_Stored entries:_
· · · ·

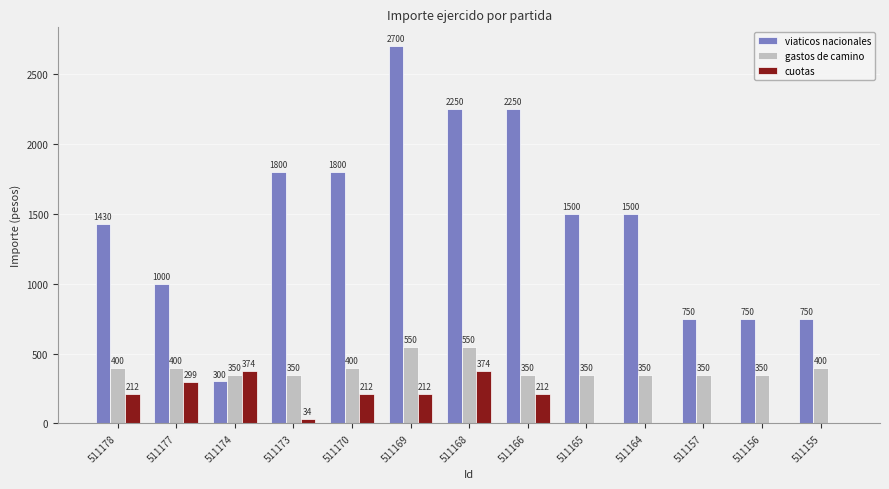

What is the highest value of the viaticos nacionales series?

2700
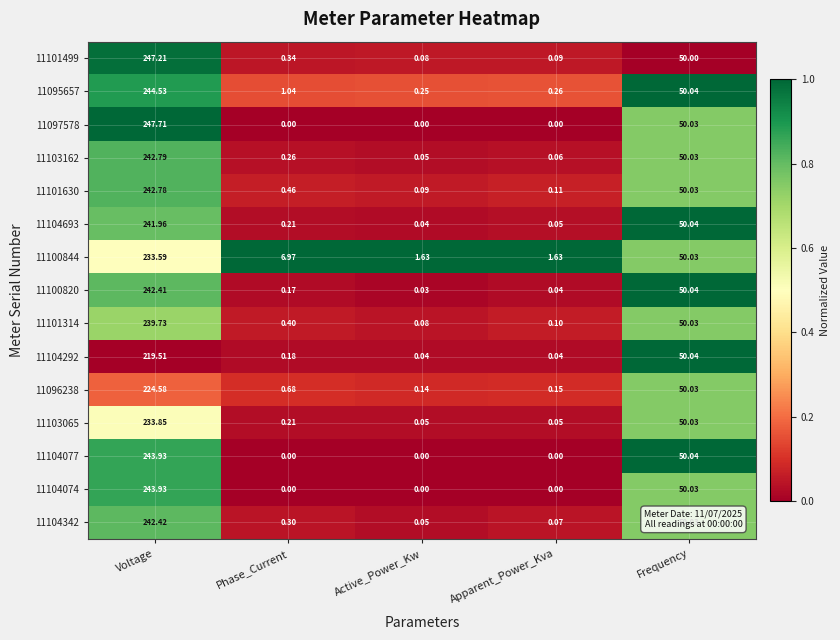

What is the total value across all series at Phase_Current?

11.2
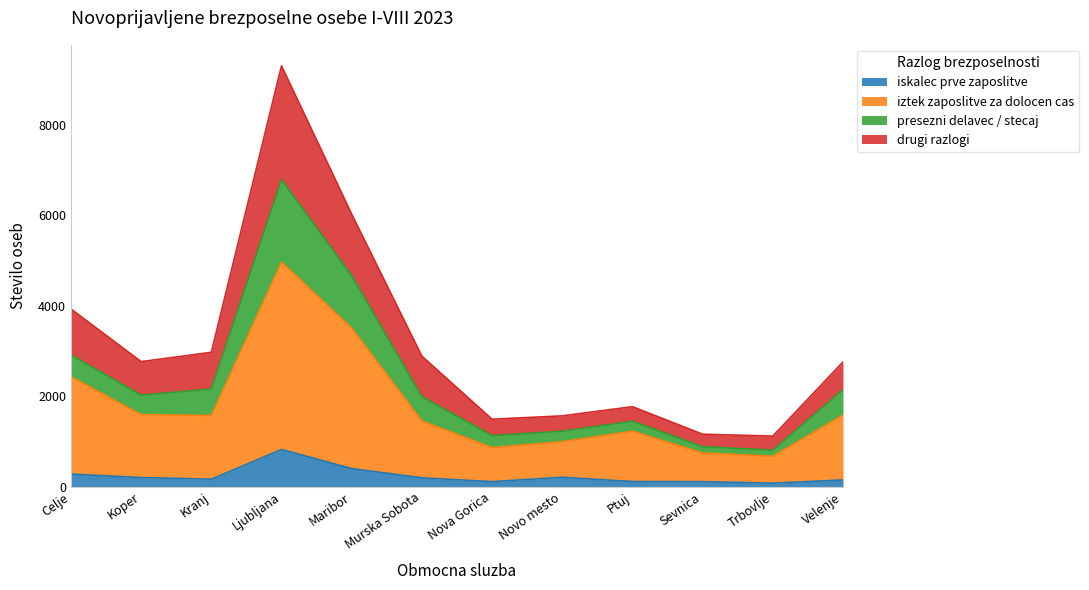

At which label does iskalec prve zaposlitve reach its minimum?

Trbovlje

· · · ·

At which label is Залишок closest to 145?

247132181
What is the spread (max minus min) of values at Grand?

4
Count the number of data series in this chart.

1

· · · ·

_Directions:_
Please pull out every line in the rows above that contains the word "What".

_Answer for this exercise:_
What is the highest value of the viaticos nacionales series?
What is the total value across all series at Phase_Current?
What is the spread (max minus min) of values at Grand?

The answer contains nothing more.